Geheimen Van Russische Vrijmetselaars - Alternatieve Mening

Inhoudsopgave:

Geheimen Van Russische Vrijmetselaars - Alternatieve Mening
Geheimen Van Russische Vrijmetselaars - Alternatieve Mening

Video: Geheimen Van Russische Vrijmetselaars - Alternatieve Mening

Video: Geheimen Van Russische Vrijmetselaars - Alternatieve Mening
Video: "Vrijmetselaars en UFO's nemen de stad over" 2024, April
Anonim

Engelse metselaars

Behalve de vrijmetselaars is er nauwelijks een ander onderwerp waarover zoveel onzin wordt geschreven. Bovendien werd deze onzin geproduceerd door zowel de haters van vrijmetselaars als door de "broers" zelf.

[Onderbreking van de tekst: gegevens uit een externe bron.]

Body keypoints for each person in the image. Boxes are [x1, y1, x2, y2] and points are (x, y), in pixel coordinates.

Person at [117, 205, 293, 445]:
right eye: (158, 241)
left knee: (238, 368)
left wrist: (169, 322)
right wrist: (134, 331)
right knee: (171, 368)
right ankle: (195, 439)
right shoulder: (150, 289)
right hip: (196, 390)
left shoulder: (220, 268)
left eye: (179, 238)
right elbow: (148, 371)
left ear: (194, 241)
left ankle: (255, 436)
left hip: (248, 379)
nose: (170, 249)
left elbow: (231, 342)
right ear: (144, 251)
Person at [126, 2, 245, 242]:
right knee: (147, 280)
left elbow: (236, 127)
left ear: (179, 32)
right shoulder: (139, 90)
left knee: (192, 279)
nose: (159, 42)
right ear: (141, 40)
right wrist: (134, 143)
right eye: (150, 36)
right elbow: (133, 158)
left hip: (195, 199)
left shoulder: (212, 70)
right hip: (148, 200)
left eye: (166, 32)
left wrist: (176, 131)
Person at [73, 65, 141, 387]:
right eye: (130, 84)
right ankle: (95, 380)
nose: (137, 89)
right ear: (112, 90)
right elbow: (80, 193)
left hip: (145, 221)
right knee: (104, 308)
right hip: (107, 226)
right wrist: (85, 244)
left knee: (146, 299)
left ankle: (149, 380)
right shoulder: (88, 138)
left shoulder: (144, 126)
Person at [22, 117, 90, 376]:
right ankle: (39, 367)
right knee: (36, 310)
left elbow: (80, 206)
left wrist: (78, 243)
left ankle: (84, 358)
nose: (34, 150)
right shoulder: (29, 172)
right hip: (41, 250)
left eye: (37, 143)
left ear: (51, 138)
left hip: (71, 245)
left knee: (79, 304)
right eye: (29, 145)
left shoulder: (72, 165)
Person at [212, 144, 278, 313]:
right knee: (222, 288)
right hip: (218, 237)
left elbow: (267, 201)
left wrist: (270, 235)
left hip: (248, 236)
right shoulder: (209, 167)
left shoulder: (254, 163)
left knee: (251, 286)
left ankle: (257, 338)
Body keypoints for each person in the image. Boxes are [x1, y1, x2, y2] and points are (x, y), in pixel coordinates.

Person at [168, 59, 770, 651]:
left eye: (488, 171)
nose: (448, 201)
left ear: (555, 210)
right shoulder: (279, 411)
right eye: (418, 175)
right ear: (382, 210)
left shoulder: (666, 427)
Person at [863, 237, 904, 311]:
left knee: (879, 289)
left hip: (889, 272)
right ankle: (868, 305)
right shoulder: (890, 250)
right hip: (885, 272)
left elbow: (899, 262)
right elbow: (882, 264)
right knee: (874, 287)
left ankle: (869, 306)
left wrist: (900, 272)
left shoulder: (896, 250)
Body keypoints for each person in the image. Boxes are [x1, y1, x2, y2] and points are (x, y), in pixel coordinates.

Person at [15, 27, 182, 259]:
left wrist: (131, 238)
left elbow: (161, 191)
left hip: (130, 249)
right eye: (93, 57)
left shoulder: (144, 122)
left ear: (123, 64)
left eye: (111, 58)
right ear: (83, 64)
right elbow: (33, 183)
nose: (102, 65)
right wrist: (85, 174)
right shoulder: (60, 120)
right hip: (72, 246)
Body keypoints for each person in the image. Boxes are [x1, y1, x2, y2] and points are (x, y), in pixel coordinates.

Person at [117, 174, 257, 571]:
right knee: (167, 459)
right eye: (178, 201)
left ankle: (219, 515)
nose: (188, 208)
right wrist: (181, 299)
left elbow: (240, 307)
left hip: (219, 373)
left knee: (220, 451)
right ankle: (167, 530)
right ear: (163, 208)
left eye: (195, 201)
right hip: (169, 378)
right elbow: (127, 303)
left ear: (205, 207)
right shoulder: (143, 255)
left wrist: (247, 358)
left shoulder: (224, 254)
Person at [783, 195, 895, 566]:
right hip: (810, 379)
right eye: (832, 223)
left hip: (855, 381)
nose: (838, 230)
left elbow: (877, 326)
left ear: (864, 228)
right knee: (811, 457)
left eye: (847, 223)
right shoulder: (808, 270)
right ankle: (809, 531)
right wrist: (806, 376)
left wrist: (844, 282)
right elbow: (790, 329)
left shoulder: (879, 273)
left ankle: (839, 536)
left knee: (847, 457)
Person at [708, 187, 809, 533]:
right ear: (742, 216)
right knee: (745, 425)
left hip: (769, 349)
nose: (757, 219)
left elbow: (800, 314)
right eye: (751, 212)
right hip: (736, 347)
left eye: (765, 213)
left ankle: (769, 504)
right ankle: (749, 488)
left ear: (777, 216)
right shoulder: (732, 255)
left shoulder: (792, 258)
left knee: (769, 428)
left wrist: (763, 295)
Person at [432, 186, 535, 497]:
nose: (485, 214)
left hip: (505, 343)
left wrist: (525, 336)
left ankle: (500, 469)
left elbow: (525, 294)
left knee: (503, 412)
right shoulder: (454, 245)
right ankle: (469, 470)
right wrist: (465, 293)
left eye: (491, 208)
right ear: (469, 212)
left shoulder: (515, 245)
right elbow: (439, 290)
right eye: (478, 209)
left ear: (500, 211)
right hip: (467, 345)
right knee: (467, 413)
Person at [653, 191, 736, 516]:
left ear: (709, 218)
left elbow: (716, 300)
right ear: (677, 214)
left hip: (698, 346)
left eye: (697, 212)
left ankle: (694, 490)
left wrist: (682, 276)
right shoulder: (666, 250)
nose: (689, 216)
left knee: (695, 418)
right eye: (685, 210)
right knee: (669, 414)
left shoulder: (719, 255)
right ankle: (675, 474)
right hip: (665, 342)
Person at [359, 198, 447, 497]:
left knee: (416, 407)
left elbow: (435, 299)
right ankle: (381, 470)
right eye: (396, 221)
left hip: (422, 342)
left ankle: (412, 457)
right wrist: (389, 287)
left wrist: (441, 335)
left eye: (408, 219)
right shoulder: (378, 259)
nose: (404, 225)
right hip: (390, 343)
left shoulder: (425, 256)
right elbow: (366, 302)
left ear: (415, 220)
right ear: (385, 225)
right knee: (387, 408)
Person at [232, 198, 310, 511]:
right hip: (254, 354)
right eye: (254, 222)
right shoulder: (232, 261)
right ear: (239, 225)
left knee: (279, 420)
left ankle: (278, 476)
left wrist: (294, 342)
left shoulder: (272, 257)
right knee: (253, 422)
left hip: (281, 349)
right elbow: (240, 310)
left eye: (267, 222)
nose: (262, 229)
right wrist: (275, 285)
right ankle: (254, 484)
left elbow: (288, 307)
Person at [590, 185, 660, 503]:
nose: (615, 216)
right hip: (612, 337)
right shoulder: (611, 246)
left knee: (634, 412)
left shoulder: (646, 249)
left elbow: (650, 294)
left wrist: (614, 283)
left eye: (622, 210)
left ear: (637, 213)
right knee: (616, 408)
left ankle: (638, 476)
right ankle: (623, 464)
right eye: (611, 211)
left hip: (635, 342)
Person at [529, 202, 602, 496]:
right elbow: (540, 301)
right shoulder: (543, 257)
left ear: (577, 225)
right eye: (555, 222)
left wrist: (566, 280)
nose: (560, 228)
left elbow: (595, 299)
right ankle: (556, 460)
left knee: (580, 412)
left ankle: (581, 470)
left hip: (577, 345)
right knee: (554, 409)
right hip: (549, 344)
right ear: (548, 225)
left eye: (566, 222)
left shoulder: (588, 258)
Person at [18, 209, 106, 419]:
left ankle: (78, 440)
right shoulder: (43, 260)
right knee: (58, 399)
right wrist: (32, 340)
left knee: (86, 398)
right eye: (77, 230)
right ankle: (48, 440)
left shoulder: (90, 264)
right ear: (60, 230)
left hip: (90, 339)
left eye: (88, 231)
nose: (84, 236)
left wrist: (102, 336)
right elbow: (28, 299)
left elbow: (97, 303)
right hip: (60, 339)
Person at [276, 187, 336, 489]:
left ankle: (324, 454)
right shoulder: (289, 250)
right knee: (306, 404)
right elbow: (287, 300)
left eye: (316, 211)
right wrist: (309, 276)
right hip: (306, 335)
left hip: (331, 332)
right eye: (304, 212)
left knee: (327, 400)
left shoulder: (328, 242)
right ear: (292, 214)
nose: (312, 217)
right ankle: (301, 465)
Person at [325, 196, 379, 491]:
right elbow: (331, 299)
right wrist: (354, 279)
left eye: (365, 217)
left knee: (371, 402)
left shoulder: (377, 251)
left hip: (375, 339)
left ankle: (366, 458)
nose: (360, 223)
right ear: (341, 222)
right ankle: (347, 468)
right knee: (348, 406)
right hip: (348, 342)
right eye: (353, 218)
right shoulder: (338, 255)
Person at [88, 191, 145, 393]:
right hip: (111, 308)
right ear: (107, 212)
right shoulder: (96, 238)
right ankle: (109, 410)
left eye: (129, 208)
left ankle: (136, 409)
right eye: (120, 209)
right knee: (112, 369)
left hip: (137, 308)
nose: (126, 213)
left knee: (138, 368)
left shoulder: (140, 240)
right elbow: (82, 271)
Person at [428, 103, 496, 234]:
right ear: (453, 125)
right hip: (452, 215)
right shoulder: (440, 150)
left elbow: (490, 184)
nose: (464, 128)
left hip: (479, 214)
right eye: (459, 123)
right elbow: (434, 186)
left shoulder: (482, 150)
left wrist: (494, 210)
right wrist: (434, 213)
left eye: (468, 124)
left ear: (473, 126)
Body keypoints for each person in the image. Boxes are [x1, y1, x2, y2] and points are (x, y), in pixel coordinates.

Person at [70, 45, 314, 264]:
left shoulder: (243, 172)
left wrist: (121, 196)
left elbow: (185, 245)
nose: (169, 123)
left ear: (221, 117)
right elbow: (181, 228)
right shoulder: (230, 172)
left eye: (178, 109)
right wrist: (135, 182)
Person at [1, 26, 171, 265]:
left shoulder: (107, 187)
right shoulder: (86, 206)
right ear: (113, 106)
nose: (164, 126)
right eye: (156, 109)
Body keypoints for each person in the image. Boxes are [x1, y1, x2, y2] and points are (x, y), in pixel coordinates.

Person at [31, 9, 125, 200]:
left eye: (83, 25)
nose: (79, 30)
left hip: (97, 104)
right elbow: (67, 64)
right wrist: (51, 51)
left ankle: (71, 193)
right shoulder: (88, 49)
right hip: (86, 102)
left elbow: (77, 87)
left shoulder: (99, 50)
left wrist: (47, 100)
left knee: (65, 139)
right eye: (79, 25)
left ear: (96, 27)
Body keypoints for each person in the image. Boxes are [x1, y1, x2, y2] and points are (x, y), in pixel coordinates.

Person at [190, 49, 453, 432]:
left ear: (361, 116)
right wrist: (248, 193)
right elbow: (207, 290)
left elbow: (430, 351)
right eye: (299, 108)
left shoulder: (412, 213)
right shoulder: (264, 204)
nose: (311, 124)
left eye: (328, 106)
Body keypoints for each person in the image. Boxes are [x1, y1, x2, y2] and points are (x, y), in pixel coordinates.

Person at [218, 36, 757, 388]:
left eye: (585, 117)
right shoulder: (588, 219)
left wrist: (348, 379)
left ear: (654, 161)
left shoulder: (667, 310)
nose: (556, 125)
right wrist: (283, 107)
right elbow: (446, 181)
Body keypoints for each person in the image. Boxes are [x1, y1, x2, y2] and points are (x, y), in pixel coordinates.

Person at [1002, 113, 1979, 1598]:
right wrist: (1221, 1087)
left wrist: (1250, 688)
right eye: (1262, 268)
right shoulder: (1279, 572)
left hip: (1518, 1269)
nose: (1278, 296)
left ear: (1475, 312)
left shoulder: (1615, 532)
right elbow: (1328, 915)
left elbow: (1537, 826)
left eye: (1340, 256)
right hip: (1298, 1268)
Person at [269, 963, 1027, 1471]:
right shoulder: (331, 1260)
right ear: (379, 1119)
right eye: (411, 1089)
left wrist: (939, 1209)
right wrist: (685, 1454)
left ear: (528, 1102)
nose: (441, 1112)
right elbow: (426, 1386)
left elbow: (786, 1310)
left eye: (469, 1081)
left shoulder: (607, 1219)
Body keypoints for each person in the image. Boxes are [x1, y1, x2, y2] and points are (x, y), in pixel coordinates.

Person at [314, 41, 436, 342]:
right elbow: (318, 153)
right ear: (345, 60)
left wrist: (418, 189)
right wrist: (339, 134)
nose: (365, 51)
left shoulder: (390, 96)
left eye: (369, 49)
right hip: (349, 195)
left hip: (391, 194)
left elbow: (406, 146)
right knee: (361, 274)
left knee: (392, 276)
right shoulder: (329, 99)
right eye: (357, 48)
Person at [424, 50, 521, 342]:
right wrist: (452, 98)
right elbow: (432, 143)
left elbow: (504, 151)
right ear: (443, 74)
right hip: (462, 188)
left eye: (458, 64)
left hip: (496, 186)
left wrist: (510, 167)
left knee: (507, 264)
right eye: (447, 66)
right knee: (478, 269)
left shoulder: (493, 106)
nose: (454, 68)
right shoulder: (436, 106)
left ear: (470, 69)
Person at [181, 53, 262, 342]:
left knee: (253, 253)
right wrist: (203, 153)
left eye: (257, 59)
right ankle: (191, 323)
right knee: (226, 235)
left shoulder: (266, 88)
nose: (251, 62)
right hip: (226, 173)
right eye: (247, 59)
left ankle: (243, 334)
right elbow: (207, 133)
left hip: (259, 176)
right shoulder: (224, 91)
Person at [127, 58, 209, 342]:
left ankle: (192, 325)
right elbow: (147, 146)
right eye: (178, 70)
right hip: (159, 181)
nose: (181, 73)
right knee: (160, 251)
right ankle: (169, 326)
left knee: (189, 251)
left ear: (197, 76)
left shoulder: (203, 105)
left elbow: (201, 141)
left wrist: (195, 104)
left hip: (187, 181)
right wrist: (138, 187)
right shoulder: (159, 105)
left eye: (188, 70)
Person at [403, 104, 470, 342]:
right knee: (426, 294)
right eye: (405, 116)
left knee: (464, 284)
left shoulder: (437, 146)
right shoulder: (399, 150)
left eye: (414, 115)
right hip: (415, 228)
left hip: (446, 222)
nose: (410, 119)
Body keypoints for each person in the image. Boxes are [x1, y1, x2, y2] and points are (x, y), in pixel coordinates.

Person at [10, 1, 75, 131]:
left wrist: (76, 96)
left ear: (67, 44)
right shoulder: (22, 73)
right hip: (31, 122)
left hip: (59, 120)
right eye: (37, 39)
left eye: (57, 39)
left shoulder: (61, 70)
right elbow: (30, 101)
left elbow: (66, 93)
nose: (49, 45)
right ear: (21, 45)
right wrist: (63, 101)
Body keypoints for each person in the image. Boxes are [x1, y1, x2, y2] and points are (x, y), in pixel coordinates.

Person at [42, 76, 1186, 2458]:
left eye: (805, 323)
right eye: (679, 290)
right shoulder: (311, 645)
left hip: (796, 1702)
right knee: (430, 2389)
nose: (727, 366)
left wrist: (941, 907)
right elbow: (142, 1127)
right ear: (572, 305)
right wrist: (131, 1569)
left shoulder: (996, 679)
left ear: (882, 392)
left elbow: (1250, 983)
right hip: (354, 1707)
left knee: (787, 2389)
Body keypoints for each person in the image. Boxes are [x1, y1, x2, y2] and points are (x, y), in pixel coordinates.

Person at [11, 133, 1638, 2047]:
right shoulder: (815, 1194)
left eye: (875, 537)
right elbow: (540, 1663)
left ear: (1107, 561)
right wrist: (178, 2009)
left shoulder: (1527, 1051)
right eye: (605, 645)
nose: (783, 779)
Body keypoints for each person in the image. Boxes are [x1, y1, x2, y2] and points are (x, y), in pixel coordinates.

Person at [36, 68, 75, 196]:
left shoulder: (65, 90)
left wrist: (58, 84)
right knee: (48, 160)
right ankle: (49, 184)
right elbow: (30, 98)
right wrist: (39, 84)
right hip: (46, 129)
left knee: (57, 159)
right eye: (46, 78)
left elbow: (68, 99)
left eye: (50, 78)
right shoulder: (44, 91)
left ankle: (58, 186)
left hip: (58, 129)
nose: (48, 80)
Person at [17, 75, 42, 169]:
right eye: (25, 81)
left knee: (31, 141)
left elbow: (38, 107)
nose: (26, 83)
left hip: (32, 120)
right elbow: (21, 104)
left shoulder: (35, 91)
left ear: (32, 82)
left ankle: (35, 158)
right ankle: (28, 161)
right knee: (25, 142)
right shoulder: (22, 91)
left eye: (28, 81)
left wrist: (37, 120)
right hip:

Vrijmetselaars vertelden graag verhalen over het ontstaan van hun samenleving. Sommigen leidden een genealogie van de Tempeliers, sommigen van de bouwers van de Tempel van Salomo, en sommigen van Adam.

In feite is de vrijmetselarij ontstaan in Engeland aan het begin van de XVII-XVIII eeuw. In dit land zijn er al lange tijd artels van metselaars. Dit waren bekwame ambachtslieden die kathedralen en kloosters bouwden.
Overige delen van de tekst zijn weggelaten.